3D Volumetric Structural Hierarchy Induced by Colloidal Polymerization of a Quantum-Dot Ionic Liquid Monomer Conjugate

Hierarchically structured emissive quantum dot (CdS/CdSe) poly(ionic liquid) composites are synthesized through colloidal polymerization within a lyotropic liquid crystal, yielding a solvent-responsive nanoparticle (NP) composite possessing four ordered structural motifs. The composite is prepared by coassembling an amphiphilic ionic liquid (IL) monomer, 3-decyl-1-vinylimidazolium chloride, [C(10)VIm(+)][Cl-], and IL monomer, 3-(10-mercaptodecyl)-1-vinylimidazolium bromide surface-functionalized quantum dots, QD-[SC(10)VIm(+)][Br-], in 30 wt % water. Photo (UV)-initiated free radical polymerization serves to form a colloidal copolymer that collimates pairs of QDs within the core of large cylinders (average diameter = 21 nm and length = 422 nm), as evidenced by ultrasmall-angle X-ray scattering (USAXS). As revealed by continuous wave terahertz multispectral reconstructive 3-D imaging, the subsurface structure along the cylinder axis undergoes dynamic rearrangement between 2D hexagonal and cubic packing.

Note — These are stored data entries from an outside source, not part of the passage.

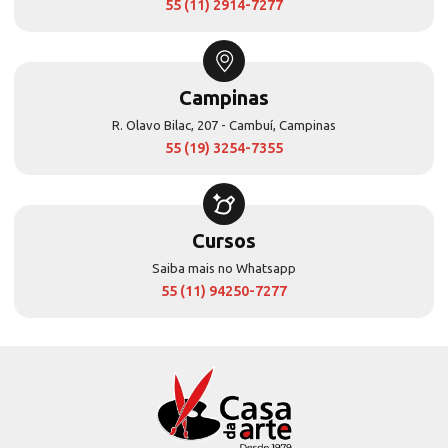
55 (11) 2914-7277
Campinas
R. Olavo Bilac, 207 - Cambuí, Campinas
55 (19) 3254-7355
Cursos
Saiba mais no Whatsapp
55 (11) 94250-7277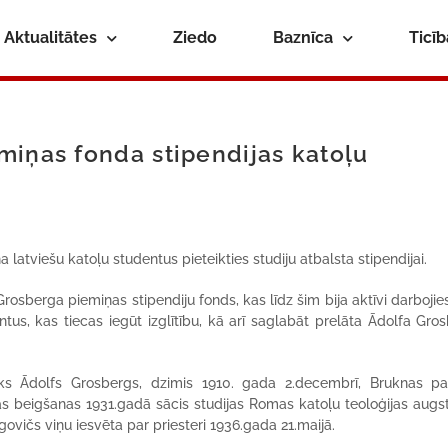
Aktualitātes
Ziedo
Baznīca
Ticī
miņas fonda stipendijas katoļu
latviešu katoļu studentus pieteikties studiju atbalsta stipendijai.
osberga piemiņas stipendiju fonds, kas līdz šim bija aktīvi darbojie
ntus, kas tiecas iegūt izglītību, kā arī saglabāt prelāta Ādolfa Gro
nieks Ādolfs Grosbergs, dzimis 1910. gada 2.decembrī, Bruknas p
 beigšanas 1931.gadā sācis studijas Romas katoļu teoloģijas augs
govičs viņu iesvēta par priesteri 1936.gada 21.maijā.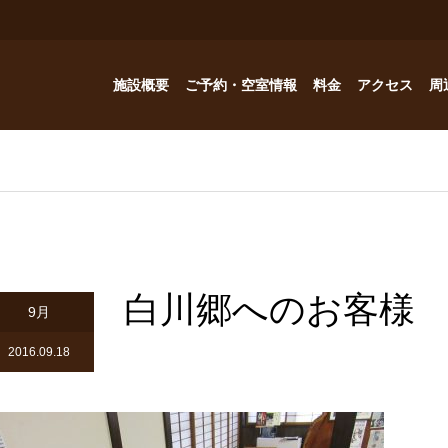
施設概要
ご予約・空室情報
料金
アクセス
周
お風呂
ご予約・空室情報
オプション
フォトギャラリー
Reservation
コテージ
ドッグハウスの予約問い合わせ
つゆくさ 別館
白川郷へのお客様
ドッグハウス
9月
アトリエつゆくさ
2016.09.18
YouTube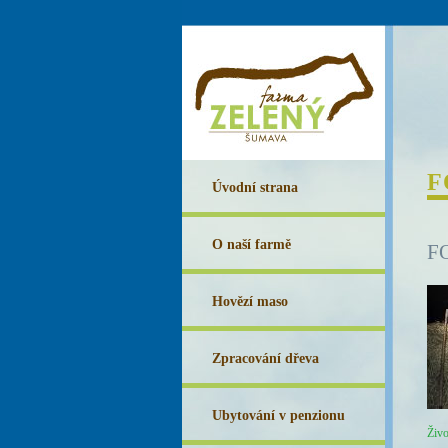
F
Úvodní strana
O naší farmě
F
Hovězí maso
Zpracování dřeva
Ubytování v penzionu
Živo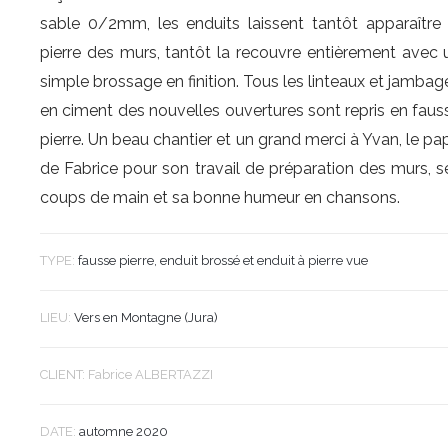
sable 0/2mm, les enduits laissent tantôt apparaître 
pierre des murs, tantôt la recouvre entièrement avec 
simple brossage en finition. Tous les linteaux et jambag
en ciment des nouvelles ouvertures sont repris en faus
pierre. Un beau chantier et un grand merci à Yvan, le pa
de Fabrice pour son travail de préparation des murs, s
coups de main et sa bonne humeur en chansons.
TYPE:
fausse pierre, enduit brossé et enduit à pierre vue
LIEU:
Vers en Montagne (Jura)
CLIENT: Fabrice ALBERTAZZI
DATE:
automne 2020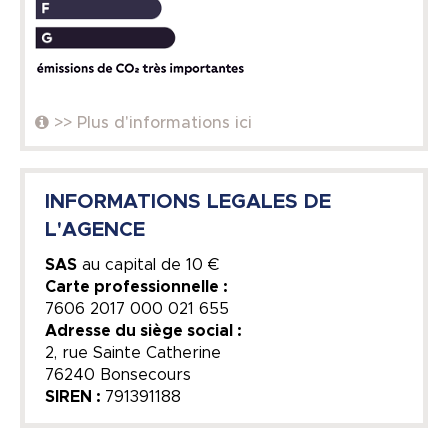
>> Plus d'informations ici
INFORMATIONS LEGALES DE
L'AGENCE
SAS
au capital de
10 €
Carte professionnelle :
7606 2017 000 021 655
Adresse du siège social :
2, rue Sainte Catherine
76240 Bonsecours
SIREN :
791391188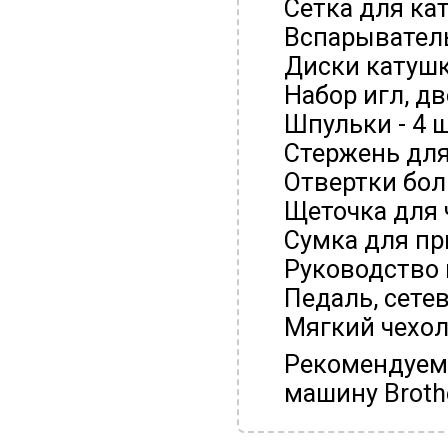
Сетка для ка
Вспарывател
Диски катушк
Набор игл, д
Шпульки - 4 ш
Стержень для
Отвертки бол
Щеточка для 
Сумка для п
Руководство 
Педаль, сете
Мягкий чехо
Рекомендуем
машину
Broth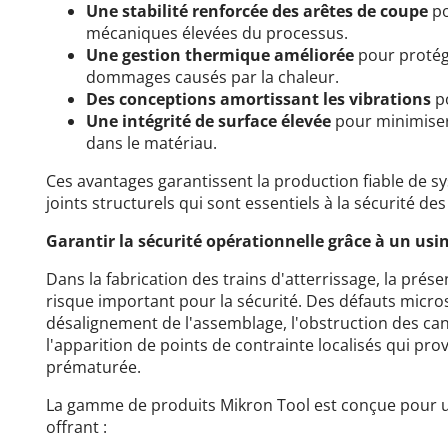
Une stabilité renforcée des arêtes de coupe
po
mécaniques élevées du processus.
Une gestion thermique améliorée
pour protége
dommages causés par la chaleur.
Des conceptions amortissant les vibrations
p
Une intégrité de surface élevée
pour minimiser
dans le matériau.
Ces avantages garantissent la production fiable de s
joints structurels qui sont essentiels à la sécurité des
Garantir la sécurité opérationnelle grâce à un us
Dans la fabrication des trains d'atterrissage, la pré
risque important pour la sécurité. Des défauts micr
désalignement de l'assemblage, l'obstruction des can
l'apparition de points de contrainte localisés qui pr
prématurée.
La gamme de produits Mikron Tool est conçue pour u
offrant :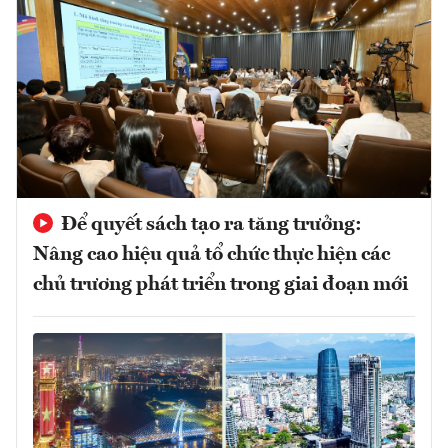
Để quyết sách tạo ra tăng trưởng:
Nâng cao hiệu quả tổ chức thực hiện các
chủ trương phát triển trong giai đoạn mới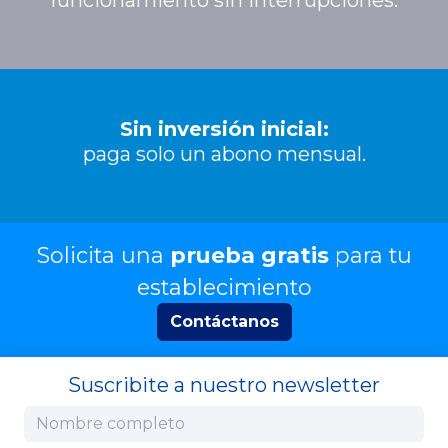
funcionamiento sin interrupciones.
Sin inversión inicial:
paga solo un abono mensual.
Solicita una
prueba gratis
para tu
establecimiento
Contáctanos
Suscribite a nuestro newsletter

The polymerized ionic liquid sheath surrounding the QDs is composed of concentric hexagonally perforated lamellae (HPL) with an interlamellar repeat distance of 3 nm, as determined by small-angle X-ray scattering (SAXS). The encapsulated QDs retain crystallinity (TEM and WAXS) and emission characteristics (photoluminescence spectroscopy, lambda(EM) = 638 nm). Phenomenological time-dependent Ginzburg-Landau calculations verify the mesoscale cylinders arise from the topological constraints imposed by the in-plane perforations of the polymerized ionic liquid as it wraps around the hard (unmalleable) spherical QDs.